EXCERPT ->
------------------------

Caption API

Generate image descriptions using Runware's API. Explore how our AI technology analyzes images to produce accurate and concise captions.

Introduction

Image to text, also known as image captioning, allows you to obtain descriptive text prompts based on uploaded or previously generated images. This powerful feature allows advanced vision-language models to analyze visual content and generate accurate, detailed descriptions.

Core capabilities

General captioning: Generate comprehensive descriptions of any image content.
Content analysis: Detect objects, scenes, activities, and composition details.
Age detection: Specialized models for age estimation and demographic analysis.

Image captioning is instrumental for creating textual descriptions that can be used to generate similar images, provide accessibility descriptions, or gain detailed insights into visual content.

Different models excel at different types of analysis. LLaVA models provide rich, detailed descriptions, while CLIP offers semantic understanding, and specialized detectors focus on specific attributes like age estimation.

Request

Our API always accepts an array of objects as input, where each object represents a specific task to be performed. The structure varies depending on the model and analysis type used.

The following examples demonstrate different captioning workflows using various models.

General captioning

{
  "taskType": "caption",
  "taskUUID": "f0a5574f-d653-47f1-ab42-e2c1631f1a47",
  "inputImage": "5788104a-1ca7-4b7e-8a16-b27b57e86f87",
  "model": "runware:150@2"
}

Age detection

{
  "taskType": "caption",
  "taskUUID": "b8c4d952-7f27-4a6e-bc9a-83f01d1c6d59",
  "inputImage": "6963a97e-f017-408b-a447-6345ec31a4f0",
  "model": "runware:152@50",
}

Technical analysis

{
  "taskType": "caption",
  "taskUUID": "d6e8f9a0-3c5d-7e9f-a2d4-8b0c6d9e3f5a",
  "inputImage": "88eb3e0a-4db4-4c5a-9d3f-bf0ec07c7301",
  "model": "runware:152@2",
  "prompt": "Analyze the lighting, composition, and camera settings that might have been used to create this photograph"
}

Content identification

{
  "taskType": "caption",
  "taskUUID": "e7f9a1b2-4d6e-8f0a-b3d5-9c1e7f0a2b4d",
  "inputImage": "99fc4f1b-5ec5-5d6b-ae4f-cf1fd18d8402",
  "model": "runware:151@1",
  "prompt": "List all the objects and people visible in this image, including their positions and relationships"
}

Video transcription

{
  "taskType": "transcription",
  "taskUUID": "ac12e9d3-5f44-4fa8-92d4-c11f789b9ab2",
  "model": "memories:1@1",
  "inputs": {
    "video": "49b12c83-1af6-4ca9-bf47-3ed01c2f795b"
  }
}

taskType string required: The type of task to be performed. For this task, the value should be caption.

------------------------

LIST OF TASKS ->
• 1. From the Caption API page, repeat word for word the passage that opens with the words containing "General captioning: Generate" and closes with "analysis type used.".
• 2. According to the Caption API page, what kind of output do LLaVA models provide?

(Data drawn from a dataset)
------------------------

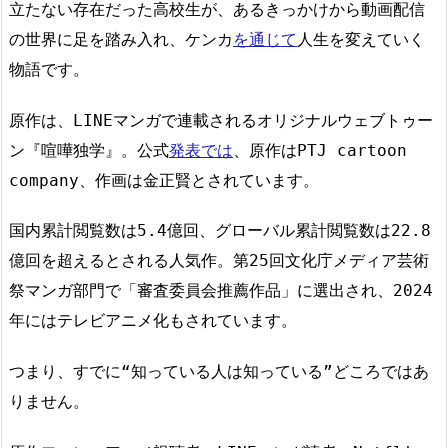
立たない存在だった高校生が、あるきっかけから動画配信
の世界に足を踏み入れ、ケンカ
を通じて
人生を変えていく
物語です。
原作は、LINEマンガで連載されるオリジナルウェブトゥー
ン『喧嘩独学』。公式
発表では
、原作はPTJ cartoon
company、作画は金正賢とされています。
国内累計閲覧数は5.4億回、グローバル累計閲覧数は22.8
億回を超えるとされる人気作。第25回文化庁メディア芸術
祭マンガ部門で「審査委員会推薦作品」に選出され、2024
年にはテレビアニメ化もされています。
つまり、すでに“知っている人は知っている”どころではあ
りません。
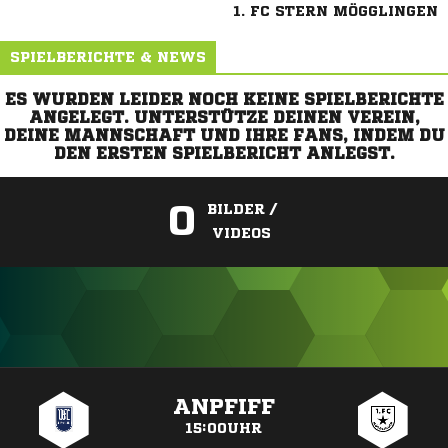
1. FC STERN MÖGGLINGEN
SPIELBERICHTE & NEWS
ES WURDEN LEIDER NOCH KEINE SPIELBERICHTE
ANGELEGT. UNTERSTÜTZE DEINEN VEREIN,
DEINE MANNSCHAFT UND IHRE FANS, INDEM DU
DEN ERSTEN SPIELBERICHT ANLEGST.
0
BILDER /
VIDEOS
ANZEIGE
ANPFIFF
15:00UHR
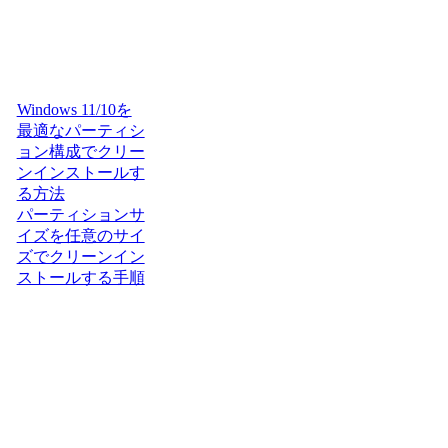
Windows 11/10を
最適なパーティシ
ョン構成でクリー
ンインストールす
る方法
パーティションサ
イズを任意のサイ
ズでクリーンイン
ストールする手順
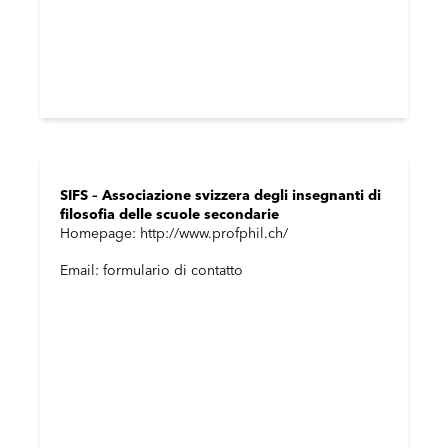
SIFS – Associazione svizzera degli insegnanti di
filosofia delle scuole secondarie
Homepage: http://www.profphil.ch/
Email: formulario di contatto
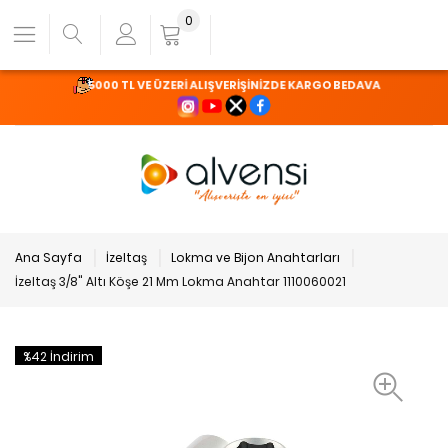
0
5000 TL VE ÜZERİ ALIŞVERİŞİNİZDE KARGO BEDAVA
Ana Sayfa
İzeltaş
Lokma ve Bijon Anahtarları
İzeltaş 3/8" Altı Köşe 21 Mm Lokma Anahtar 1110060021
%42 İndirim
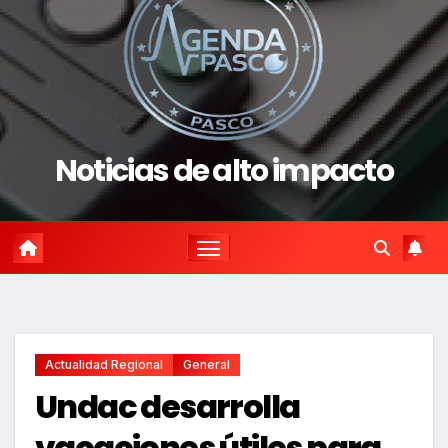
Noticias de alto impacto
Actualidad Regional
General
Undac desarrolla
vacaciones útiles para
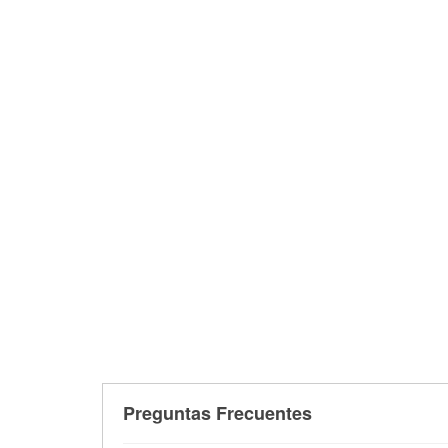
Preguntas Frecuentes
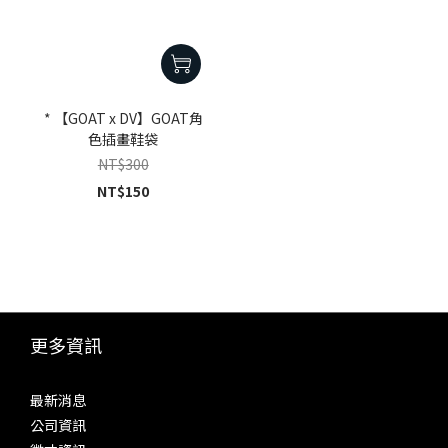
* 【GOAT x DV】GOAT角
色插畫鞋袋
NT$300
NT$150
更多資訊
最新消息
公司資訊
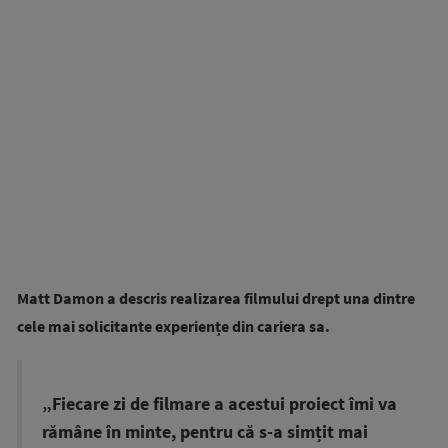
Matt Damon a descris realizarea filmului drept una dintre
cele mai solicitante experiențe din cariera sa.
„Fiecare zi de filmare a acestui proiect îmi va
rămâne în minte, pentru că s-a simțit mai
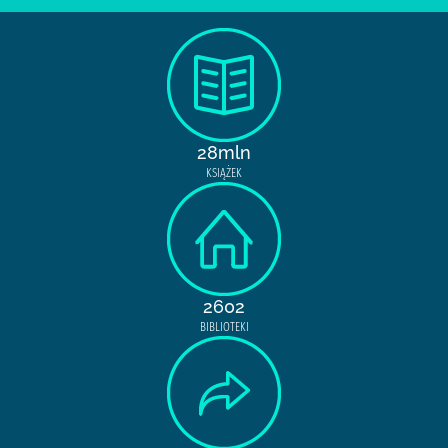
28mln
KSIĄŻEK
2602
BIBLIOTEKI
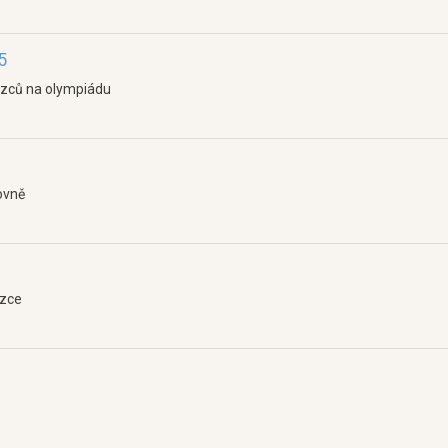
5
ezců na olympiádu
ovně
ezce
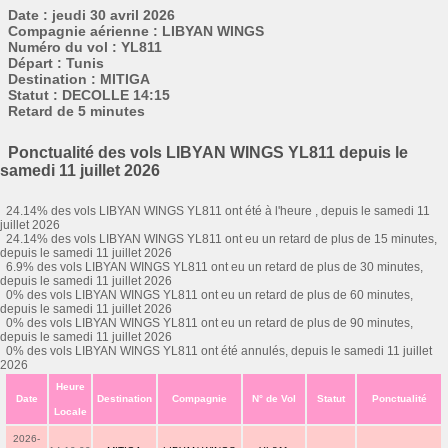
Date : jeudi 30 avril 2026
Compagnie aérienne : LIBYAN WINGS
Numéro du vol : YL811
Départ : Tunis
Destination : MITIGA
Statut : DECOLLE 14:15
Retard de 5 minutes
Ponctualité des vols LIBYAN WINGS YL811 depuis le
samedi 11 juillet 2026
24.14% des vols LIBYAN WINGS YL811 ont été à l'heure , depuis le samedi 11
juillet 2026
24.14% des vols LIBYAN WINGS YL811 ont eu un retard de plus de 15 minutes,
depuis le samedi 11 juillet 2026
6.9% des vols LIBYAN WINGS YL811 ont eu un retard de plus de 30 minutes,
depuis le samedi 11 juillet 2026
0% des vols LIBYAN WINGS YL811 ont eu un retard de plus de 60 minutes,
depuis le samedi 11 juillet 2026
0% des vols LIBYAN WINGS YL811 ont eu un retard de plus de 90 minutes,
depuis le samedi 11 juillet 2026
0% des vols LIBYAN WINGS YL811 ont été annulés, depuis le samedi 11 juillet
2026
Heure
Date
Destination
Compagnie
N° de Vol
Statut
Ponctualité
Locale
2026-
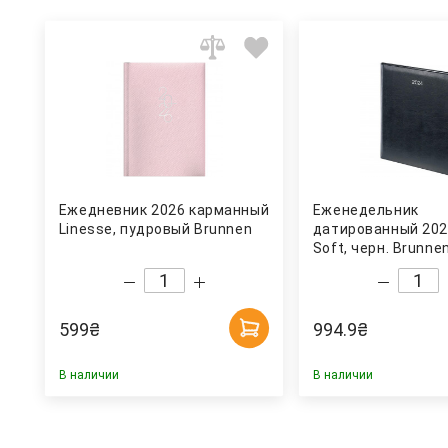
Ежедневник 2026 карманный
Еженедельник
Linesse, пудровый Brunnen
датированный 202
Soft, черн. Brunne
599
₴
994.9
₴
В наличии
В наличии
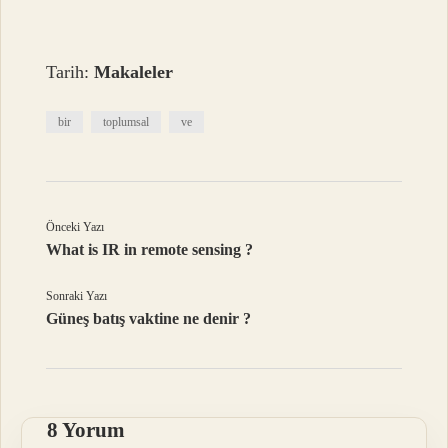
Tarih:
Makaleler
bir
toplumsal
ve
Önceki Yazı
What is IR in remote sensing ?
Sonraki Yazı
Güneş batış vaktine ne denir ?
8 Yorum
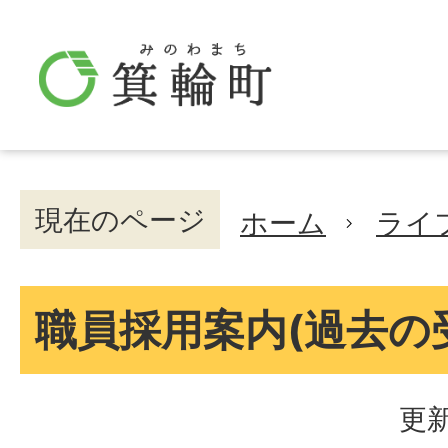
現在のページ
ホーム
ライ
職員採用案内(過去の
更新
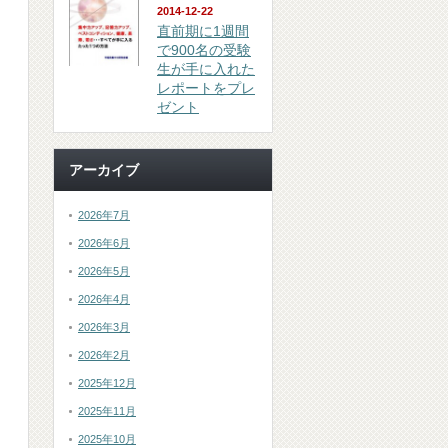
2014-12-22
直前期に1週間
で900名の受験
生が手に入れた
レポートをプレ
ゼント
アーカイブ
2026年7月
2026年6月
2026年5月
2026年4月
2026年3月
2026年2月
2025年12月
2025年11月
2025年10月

------------------------

ANSWERS TO THE TASKS ->
• 1.
General captioning: Generate comprehensive descriptions of any image content.
Content analysis: Detect objects, scenes, activities, and composition details.
Age detection: Specialized models for age estimation and demographic analysis.

Image captioning is instrumental for creating textual descriptions that can be used to generate similar images, provide accessibility descriptions, or gain detailed insights into visual content.

Different models excel at different types of analysis. LLaVA models provide rich, detailed descriptions, while CLIP offers semantic understanding, and specialized detectors focus on specific attributes like age estimation.

Request

Our API always accepts an array of objects as input, where each object represents a specific task to be performed. The structure varies depending on the model and analysis type used.

• 2. Rich, detailed descriptions.